** Opening INPUT FOR THIS TASK block **

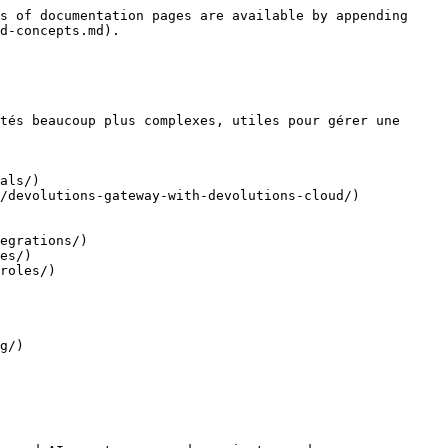
s of documentation pages are available by appending 
d-concepts.md).

tés beaucoup plus complexes, utiles pour gérer une 
als/)

/devolutions-gateway-with-devolutions-cloud/)

egrations/)

es/)

roles/)

g/)
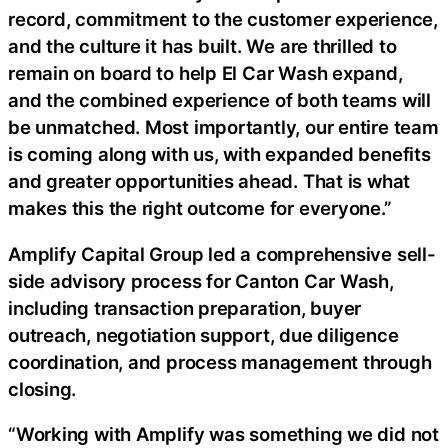
record, commitment to the customer experience,
and the culture it has built. We are thrilled to
remain on board to help El Car Wash expand,
and the combined experience of both teams will
be unmatched. Most importantly, our entire team
is coming along with us, with expanded benefits
and greater opportunities ahead. That is what
makes this the right outcome for everyone.”
Amplify Capital Group led a comprehensive sell-
side advisory process for Canton Car Wash,
including transaction preparation, buyer
outreach, negotiation support, due diligence
coordination, and process management through
closing.
“Working with Amplify was something we did not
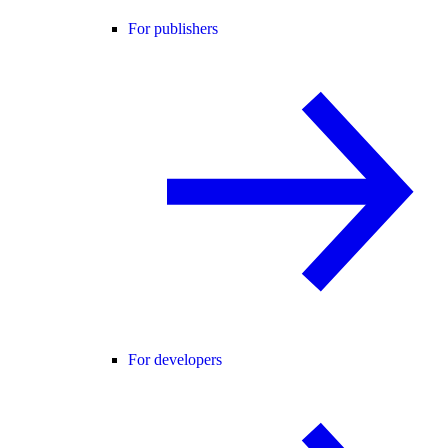
For publishers
For developers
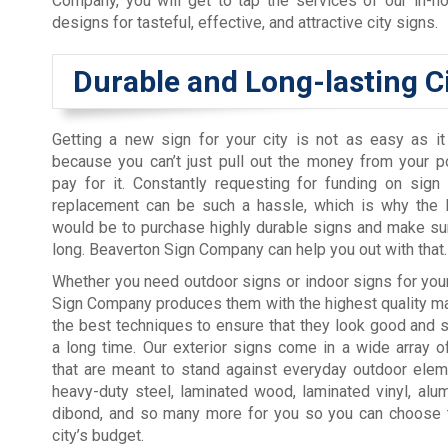
Company, you will get to tap the services of our in-ho
designs for tasteful, effective, and attractive city signs.
Durable and Long-lasting C
Getting a new sign for your city is not as easy as i
because you can’t just pull out the money from your 
pay for it. Constantly requesting for funding on sign
replacement can be such a hassle, which is why the
would be to purchase highly durable signs and make sur
long. Beaverton Sign Company can help you out with that.
Whether you need outdoor signs or indoor signs for your
Sign Company produces them with the highest quality ma
the best techniques to ensure that they look good and s
a long time. Our exterior signs come in a wide array o
that are meant to stand against everyday outdoor elem
heavy-duty steel, laminated wood, laminated vinyl, alum
dibond, and so many more for you so you can choose the
city’s budget.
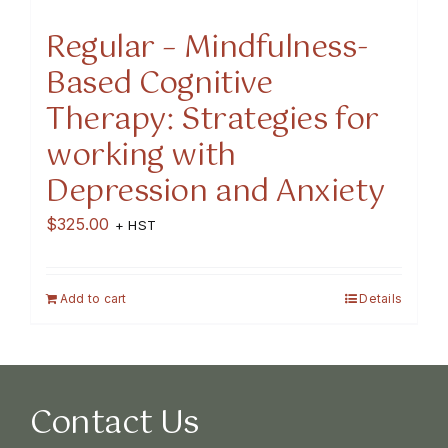
Regular – Mindfulness-
Based Cognitive
Therapy: Strategies for
working with
Depression and Anxiety
$
325.00
+ HST
Add to cart
Details
Contact Us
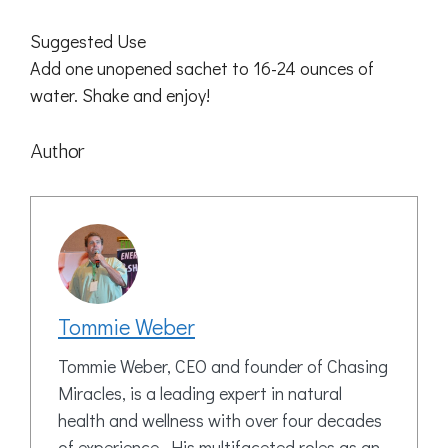
Suggested Use
Add one unopened sachet to 16-24 ounces of
water. Shake and enjoy!
Author
Tommie Weber
Tommie Weber, CEO and founder of Chasing
Miracles, is a leading expert in natural
health and wellness with over four decades
of experience. His multifaceted roles as an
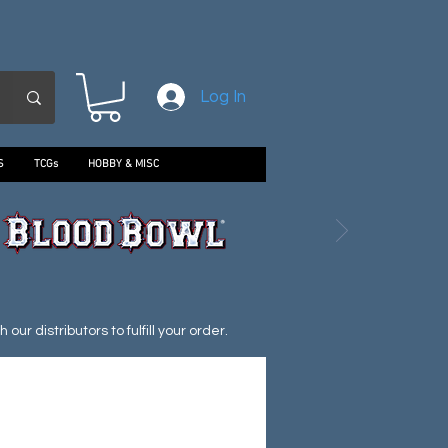
Log In
S
TCGs
HOBBY & MISC
ur distributors to fulfill your order.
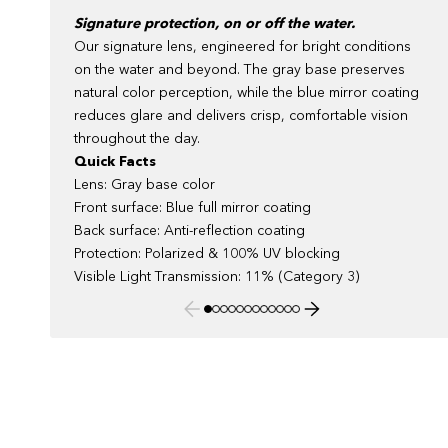
Signature protection, on or off the water.
Our signature lens, engineered for bright conditions
on the water and beyond. The gray base preserves
natural color perception, while the blue mirror coating
reduces glare and delivers crisp, comfortable vision
throughout the day.
Quick Facts
Lens: Gray base color
Front surface: Blue full mirror coating
Back surface: Anti-reflection coating
Protection: Polarized & 100% UV blocking
Visible Light Transmission: 11% (Category 3)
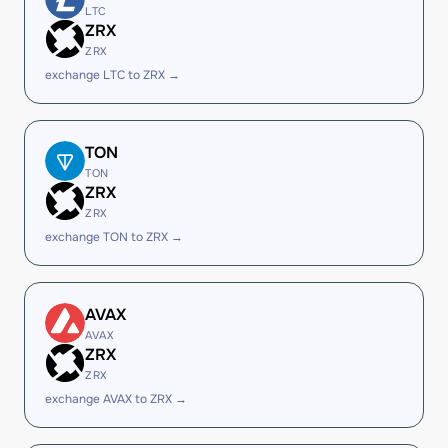
LTC
ZRX
ZRX
exchange LTC to ZRX →
TON
TON
ZRX
ZRX
exchange TON to ZRX →
AVAX
AVAX
ZRX
ZRX
exchange AVAX to ZRX →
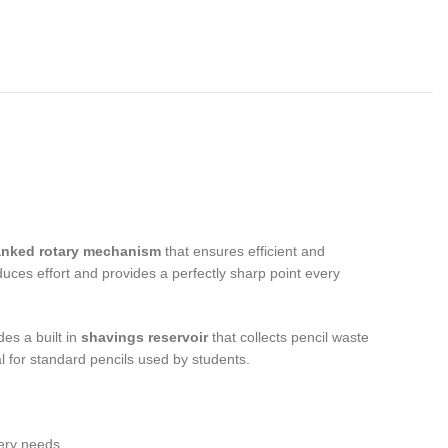
anked rotary mechanism
that ensures efficient and
uces effort and provides a perfectly sharp point every
des a built in
shavings reservoir
that collects pencil waste
l for standard pencils used by students.
nery needs.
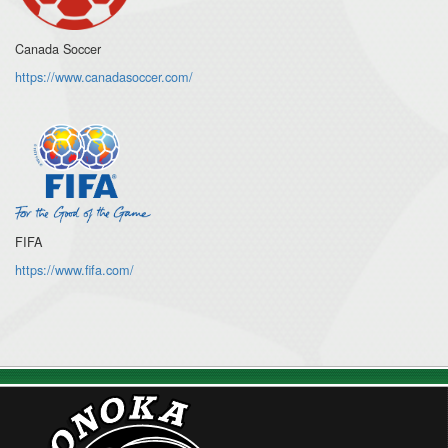
Canada Soccer
https://www.canadasoccer.com/
FIFA
https://www.fifa.com/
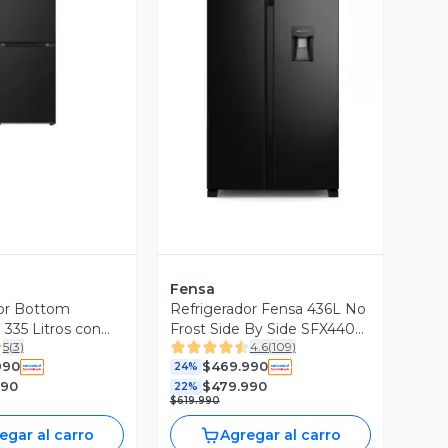
ista Previa
Vista Previa
Fensa
or Bottom
Refrigerador Fensa 436L No
 335 Litros con
Frost Side By Side SFX440B
5
(
3
)
4.6
(
109
)
t Inverter
Negro
990
$469.990
or GB34BPM
24%
990
$479.990
22%
$619.990
egar al carro
Agregar al carro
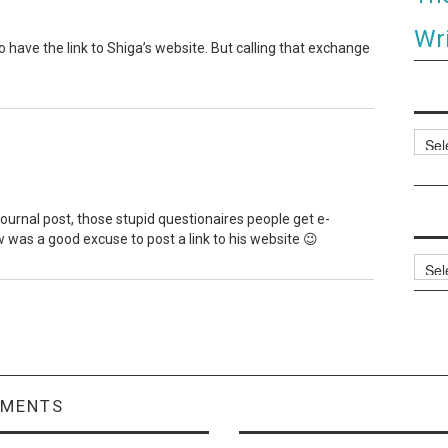
Wri
to have the link to Shiga’s website. But calling that exchange
Categ
vejournal post, those stupid questionaires people get e-
ew was a good excuse to post a link to his website 😉
Archi
MMENTS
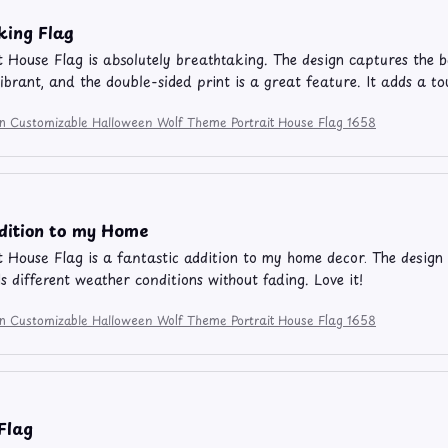
king Flag
t House Flag is absolutely breathtaking. The design captures the b
vibrant, and the double-sided print is a great feature. It adds a
ion Customizable Halloween Wolf Theme Portrait House Flag 1658
dition to my Home
t House Flag is a fantastic addition to my home decor. The design 
ds different weather conditions without fading. Love it!
ion Customizable Halloween Wolf Theme Portrait House Flag 1658
 Flag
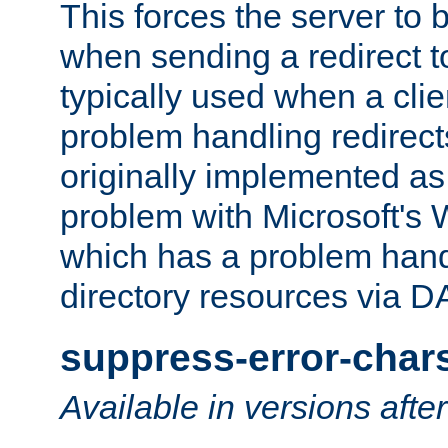
This forces the server to 
when sending a redirect to 
typically used when a cli
problem handling redirect
originally implemented as 
problem with Microsoft's
which has a problem hand
directory resources via 
suppress-error-char
Available in versions afte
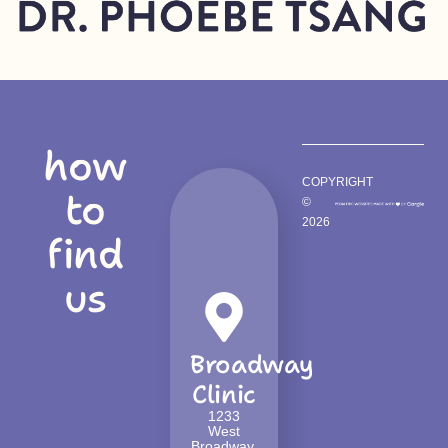
how
COPYRIGHT
to
©
2026
find
us
Broadway
Clinic
1233
West
Broadway,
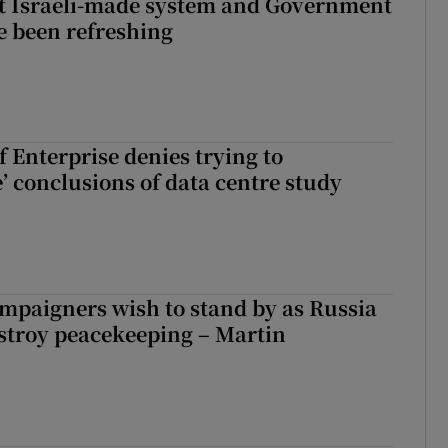
t Israeli-made system and Government
e been refreshing
 Enterprise denies trying to
’ conclusions of data centre study
ampaigners wish to stand by as Russia
stroy peacekeeping – Martin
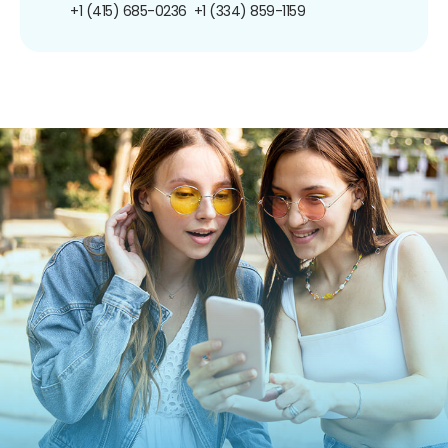
+1 (415) 685-0236
+1 (334) 859-1159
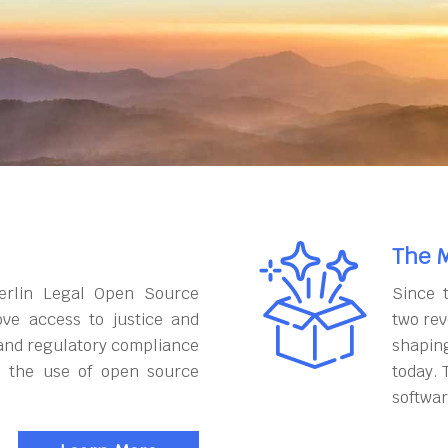
The M
erlin Legal Open Source
Since 
ove access to justice and
two rev
and regulatory compliance
shapin
h the use of open source
today. 
softwar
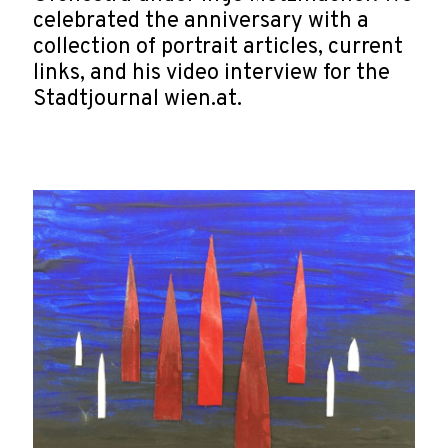
celebrated the anniversary with a
collection of portrait articles, current
links, and his video interview for the
Stadtjournal wien.at.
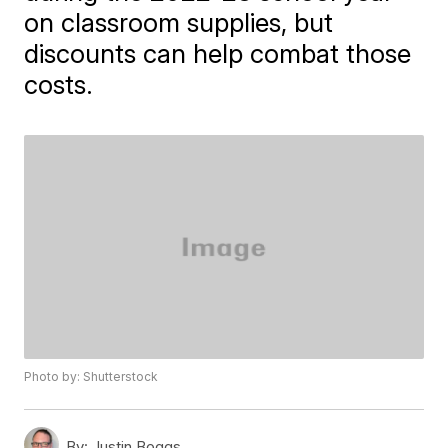
on classroom supplies, but
discounts can help combat those
costs.
Photo by: Shutterstock
By:
Justin Boggs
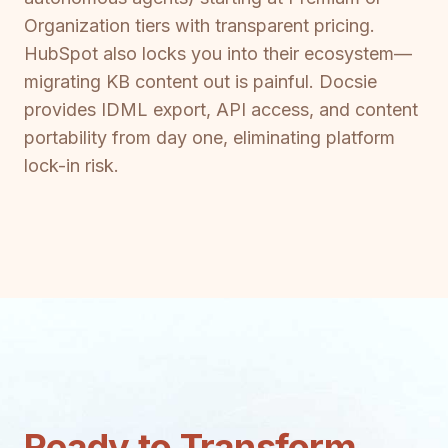
Organization tiers with transparent pricing.
HubSpot also locks you into their ecosystem—
migrating KB content out is painful. Docsie
provides IDML export, API access, and content
portability from day one, eliminating platform
lock-in risk.
Ready to Transform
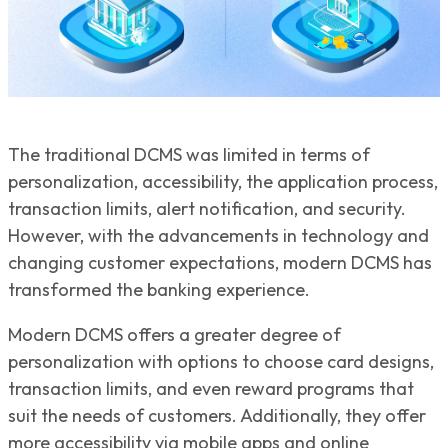
The traditional DCMS was limited in terms of
personalization, accessibility, the application process,
transaction limits, alert notification, and security.
However, with the advancements in technology and
changing customer expectations, modern DCMS has
transformed the banking experience.
Modern DCMS offers a greater degree of
personalization with options to choose card designs,
transaction limits, and even reward programs that
suit the needs of customers. Additionally, they offer
more accessibility via mobile apps and online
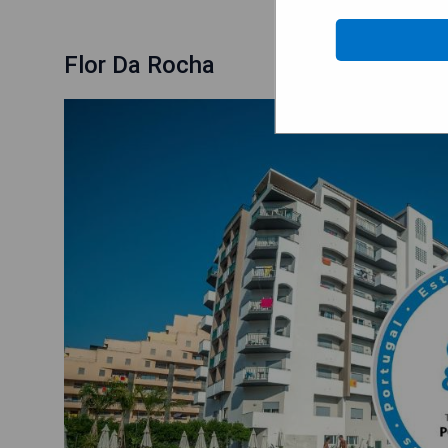
Flor Da Rocha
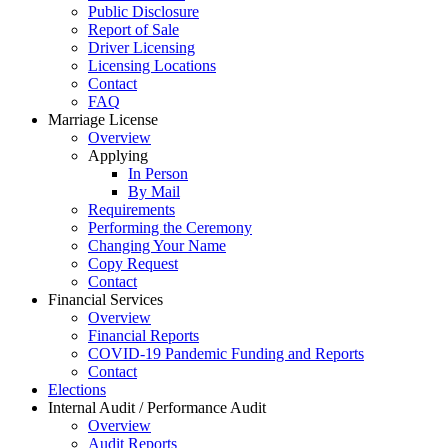
Public Disclosure
Report of Sale
Driver Licensing
Licensing Locations
Contact
FAQ
Marriage License
Overview
Applying
In Person
By Mail
Requirements
Performing the Ceremony
Changing Your Name
Copy Request
Contact
Financial Services
Overview
Financial Reports
COVID-19 Pandemic Funding and Reports
Contact
Elections
Internal Audit / Performance Audit
Overview
Audit Reports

** Closing INPUT FOR THIS TASK block **

# WHAT TO PRODUCE
For each line of the material that includes the word "greater", make a copy.

# EXPECTED ANSWER
and greater opportunities ahead. That is what
Modern DCMS offers a greater degree of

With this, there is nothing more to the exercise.